But one important bit was left out. What will all those people be *doing* that can't be done cheaper either on Earth, or by robots?

Doing Science? Uh-huh. That would have to mean 'astronomy'. Who pays, and how many billions can you justify to get a few more pixels over the Hubble?
Mining? For what, and how do you stop those rocks from being used as weapons?
Helium-3? We need basic fusion first before we even think about clean fusion.
Military? We already have nukes and spysats. The gap is on the ground, not in orbit.
Solar power sats? We could teleoperate repair robots with a second or so delay.

I can see how 'lots of people in space' made sense in the days before computers. It would have been the only way to achieve strategic military objectives, which were a bottomless source of funding. But now... why?

Without warp drive, there's just nothing out there. And we're not allowed to talk about warp drive. Einstein forbids it (blessed be Einstein).

The Space Age is over. It was over before most of us were born. It never really even existed in the sense in which it was sold.

Re:Maybe NASA is so 1960's (0)

Anonymous Coward | about 5 years ago | (#29959612)

Without warp drive, there's just nothing out there. And we're not allowed to talk about warp drive. Einstein forbids it (blessed be Einstein).

NOTHING?!?!? There's a whole freaking solar system with several planets and at least hundreds of thousands of planetoids out there that could be utilized by human civilization without any FLT at all. Maybe we won't be gallivanting across the galaxy, but if you want to even maintain the technological development you'll have to get some resources from extraterrestrial sources, for example rare earth elements are becoming increasingly useful in consumer grade devices. While it may never make economic sense to mine silicon or iron from an asteroid, palladium or platinum is another matter.

Re:Maybe NASA is so 1960's (3, Insightful)

Geoffrey.landis (926948) | about 5 years ago | (#29934993)

I am wondering if the money being spent on a manned space program is just wasted. With the davances in robotics, we could be scooping up Martian soil, Europan ice, and goo from Saturn's moons and bringing it home for a fraction of putting a man on Mars.

Images with keypoint coordinates:
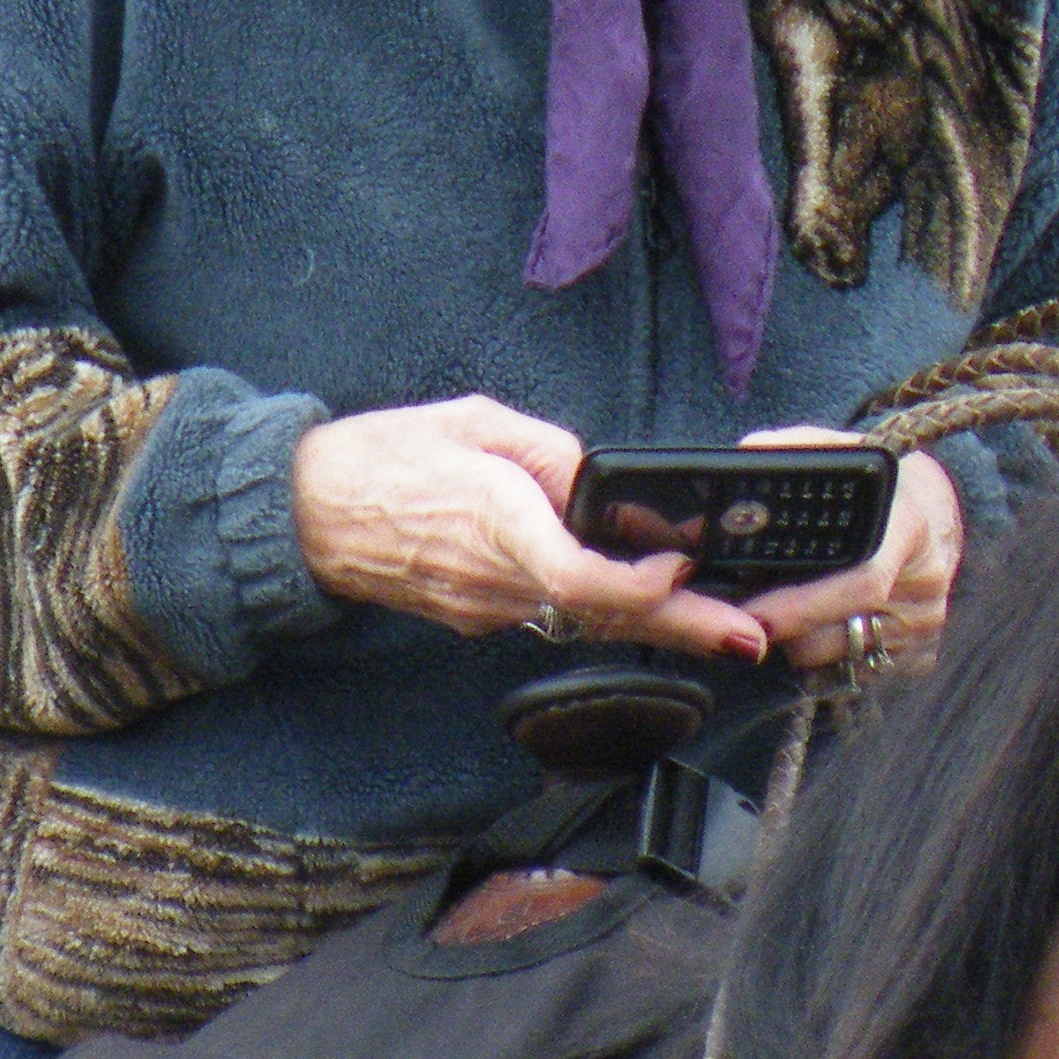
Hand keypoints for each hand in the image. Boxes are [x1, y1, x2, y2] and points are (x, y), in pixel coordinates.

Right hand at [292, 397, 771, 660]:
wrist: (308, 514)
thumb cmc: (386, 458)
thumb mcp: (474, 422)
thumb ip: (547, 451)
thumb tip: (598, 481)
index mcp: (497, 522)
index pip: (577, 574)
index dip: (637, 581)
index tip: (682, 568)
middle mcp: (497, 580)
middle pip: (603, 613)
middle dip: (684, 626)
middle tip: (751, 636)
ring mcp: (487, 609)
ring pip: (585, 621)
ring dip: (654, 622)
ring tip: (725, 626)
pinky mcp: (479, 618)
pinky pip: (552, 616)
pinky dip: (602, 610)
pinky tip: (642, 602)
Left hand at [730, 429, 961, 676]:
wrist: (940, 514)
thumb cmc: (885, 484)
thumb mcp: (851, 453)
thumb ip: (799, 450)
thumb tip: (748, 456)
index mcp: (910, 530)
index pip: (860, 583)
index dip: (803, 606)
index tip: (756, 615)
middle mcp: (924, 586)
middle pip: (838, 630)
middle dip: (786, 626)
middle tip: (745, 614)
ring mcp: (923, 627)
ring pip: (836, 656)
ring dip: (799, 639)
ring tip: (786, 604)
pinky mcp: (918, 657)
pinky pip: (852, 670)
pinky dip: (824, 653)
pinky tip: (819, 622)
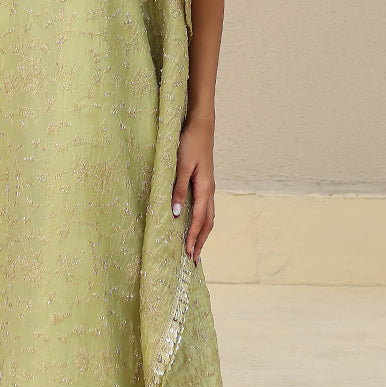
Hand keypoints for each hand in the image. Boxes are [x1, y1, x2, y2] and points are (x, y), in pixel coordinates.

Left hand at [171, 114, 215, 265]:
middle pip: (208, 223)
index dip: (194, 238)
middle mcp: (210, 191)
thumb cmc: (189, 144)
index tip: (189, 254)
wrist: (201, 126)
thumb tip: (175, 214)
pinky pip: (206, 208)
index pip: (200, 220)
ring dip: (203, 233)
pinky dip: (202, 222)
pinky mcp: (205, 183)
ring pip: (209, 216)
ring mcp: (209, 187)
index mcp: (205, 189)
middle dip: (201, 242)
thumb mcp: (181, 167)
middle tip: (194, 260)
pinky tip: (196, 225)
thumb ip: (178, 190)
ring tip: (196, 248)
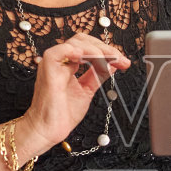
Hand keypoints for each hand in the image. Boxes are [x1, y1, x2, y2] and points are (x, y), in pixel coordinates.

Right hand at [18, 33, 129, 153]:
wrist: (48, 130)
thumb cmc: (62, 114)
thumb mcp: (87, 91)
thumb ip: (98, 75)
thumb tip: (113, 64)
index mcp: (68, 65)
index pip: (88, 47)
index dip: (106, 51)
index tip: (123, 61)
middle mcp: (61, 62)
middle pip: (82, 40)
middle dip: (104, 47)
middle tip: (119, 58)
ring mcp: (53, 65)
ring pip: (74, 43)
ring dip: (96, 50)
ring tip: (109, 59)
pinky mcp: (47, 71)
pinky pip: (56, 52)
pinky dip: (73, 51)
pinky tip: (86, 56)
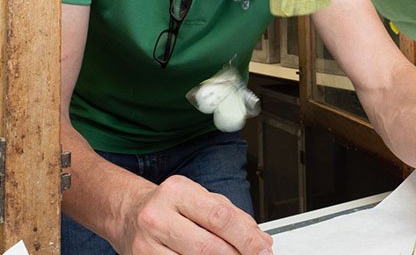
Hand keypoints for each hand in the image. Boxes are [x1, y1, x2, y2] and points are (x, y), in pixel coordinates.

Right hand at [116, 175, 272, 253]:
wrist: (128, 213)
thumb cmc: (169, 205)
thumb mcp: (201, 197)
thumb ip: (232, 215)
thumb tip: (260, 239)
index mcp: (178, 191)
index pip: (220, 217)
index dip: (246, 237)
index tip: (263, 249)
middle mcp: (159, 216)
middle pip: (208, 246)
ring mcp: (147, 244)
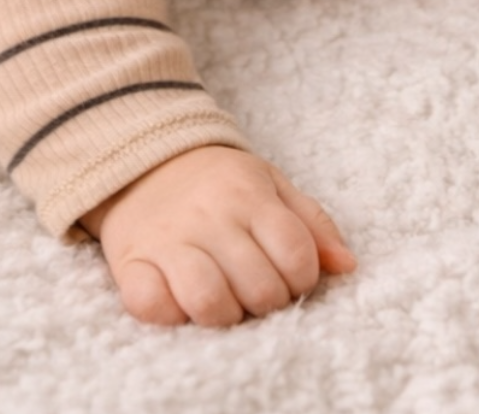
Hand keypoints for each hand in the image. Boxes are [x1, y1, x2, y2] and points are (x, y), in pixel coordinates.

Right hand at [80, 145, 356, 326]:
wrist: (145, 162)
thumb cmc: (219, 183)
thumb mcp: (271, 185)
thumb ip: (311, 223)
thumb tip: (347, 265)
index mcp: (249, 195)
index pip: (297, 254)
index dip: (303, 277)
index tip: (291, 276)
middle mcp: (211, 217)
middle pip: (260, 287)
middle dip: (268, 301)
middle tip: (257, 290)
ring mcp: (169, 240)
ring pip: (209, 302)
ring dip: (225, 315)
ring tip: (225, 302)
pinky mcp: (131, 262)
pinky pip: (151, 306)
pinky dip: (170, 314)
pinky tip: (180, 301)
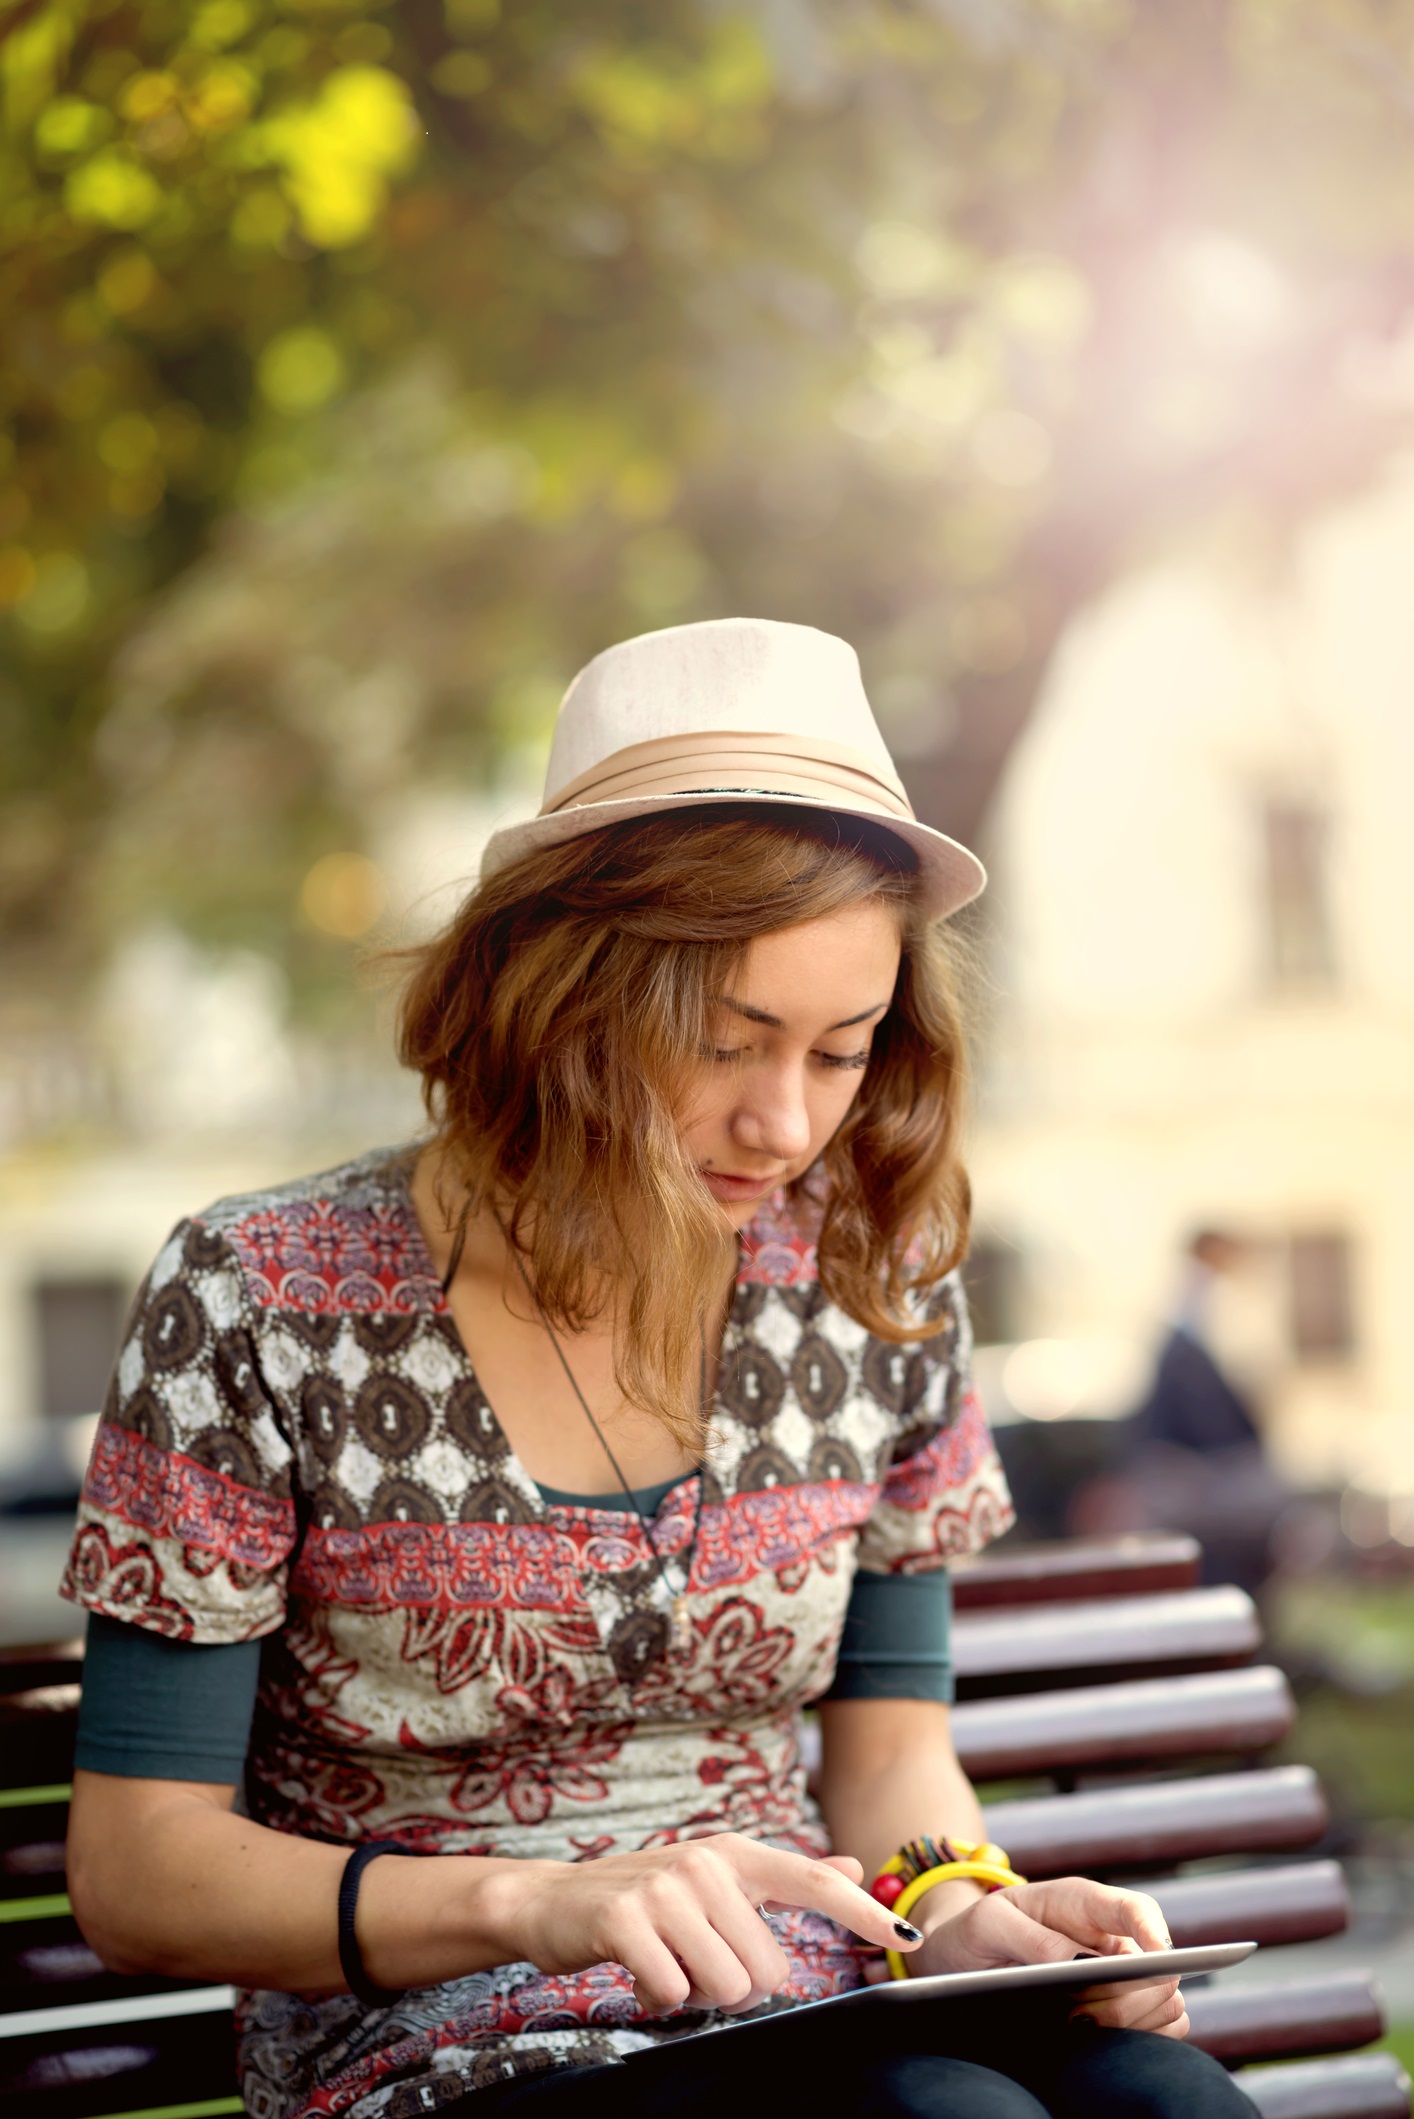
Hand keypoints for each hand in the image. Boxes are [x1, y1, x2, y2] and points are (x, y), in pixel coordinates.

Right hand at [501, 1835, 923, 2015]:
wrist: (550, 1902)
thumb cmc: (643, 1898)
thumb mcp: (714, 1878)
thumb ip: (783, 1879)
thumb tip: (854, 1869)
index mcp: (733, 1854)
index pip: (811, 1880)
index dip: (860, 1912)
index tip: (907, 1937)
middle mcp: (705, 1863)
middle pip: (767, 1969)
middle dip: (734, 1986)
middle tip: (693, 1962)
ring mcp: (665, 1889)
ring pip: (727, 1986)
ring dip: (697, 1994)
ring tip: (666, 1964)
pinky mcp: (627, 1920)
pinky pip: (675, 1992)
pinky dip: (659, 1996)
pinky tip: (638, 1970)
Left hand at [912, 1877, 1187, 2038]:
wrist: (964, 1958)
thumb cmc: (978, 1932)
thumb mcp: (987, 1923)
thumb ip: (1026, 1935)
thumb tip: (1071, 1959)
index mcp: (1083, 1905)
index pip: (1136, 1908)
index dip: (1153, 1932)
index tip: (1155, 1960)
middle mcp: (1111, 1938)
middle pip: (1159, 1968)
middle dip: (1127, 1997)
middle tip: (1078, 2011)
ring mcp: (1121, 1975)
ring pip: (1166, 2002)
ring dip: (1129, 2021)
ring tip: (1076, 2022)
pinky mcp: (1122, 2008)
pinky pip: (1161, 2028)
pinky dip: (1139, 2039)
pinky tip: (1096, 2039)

→ Exercise instructions:
• 1. Answer these questions about the forum thread on space exploration:
(a) In the opening section, how does the writer say solar power satellites could be repaired?
(b) Which two metals does the reply say may be worth mining from an asteroid?
(c) In the last post, what does the writer say robotics could scoop up from Saturn's moons?
• 2. Pick up the forum thread on space exploration after its final sentence and continue it for a paragraph.
None of the material is needed here.

→ Written answers:
• 1.
(a) By teleoperating repair robots with a second or so of delay.
(b) Palladium and platinum.
(c) Goo.

• 2.
These are not, or shouldn't be, mutually exclusive. Clearly picking up a sample of Martian soil and bringing it back to Earth is going to prove out some technologies that are useful for human missions.

Robots and humans can, and should, work together. But, ultimately, it's not about the robots-- it's about us. The goal should be extending our civilization out beyond the Earth.

(...and, in a final comment, let me note that you may be vastly optimistic about how hard it is to return samples from the Jupiter and Saturn systems. These are some very very difficult missions.)

Re:Maybe NASA is so 1960's (1)

Redwing (311189) | about 5 years ago | (#29935003)

I suspect that if anyone asked for such volunteers, they would be plentiful.
Before I had kids, I would have been first in line.

Re:Maybe NASA is so 1960's (1)

dontmakemethink (1186169) | about 5 years ago | (#29937837)

I suspect that if anyone asked for ill-qualified volunteers, they would be plentiful.

Fixed that for you, emphasis mine.

Re:Maybe NASA is so 1960's (0)

Anonymous Coward | about 5 years ago | (#29959820)

I suspect that if anyone asked for ill-qualified volunteers, they would be plentiful.

Fixed that for you, emphasis mine.

So will just make up for the lack of quality with volume, like most colonization attempts, it should work-out in the end. Or do you really think the 16th to 17th century European powers tried to send their best and brightest, rather than anyone they thought were expendable, to the New World?

Re:Maybe NASA is so 1960's (2, Insightful)

Bat Country (829565) | about 5 years ago | (#29935021)

Unless we get volunteers for a one way manned Martian mission, I think the money should be put into advanced robot probes.

We won't get any unless we start asking for some and putting up the money to make it a reality.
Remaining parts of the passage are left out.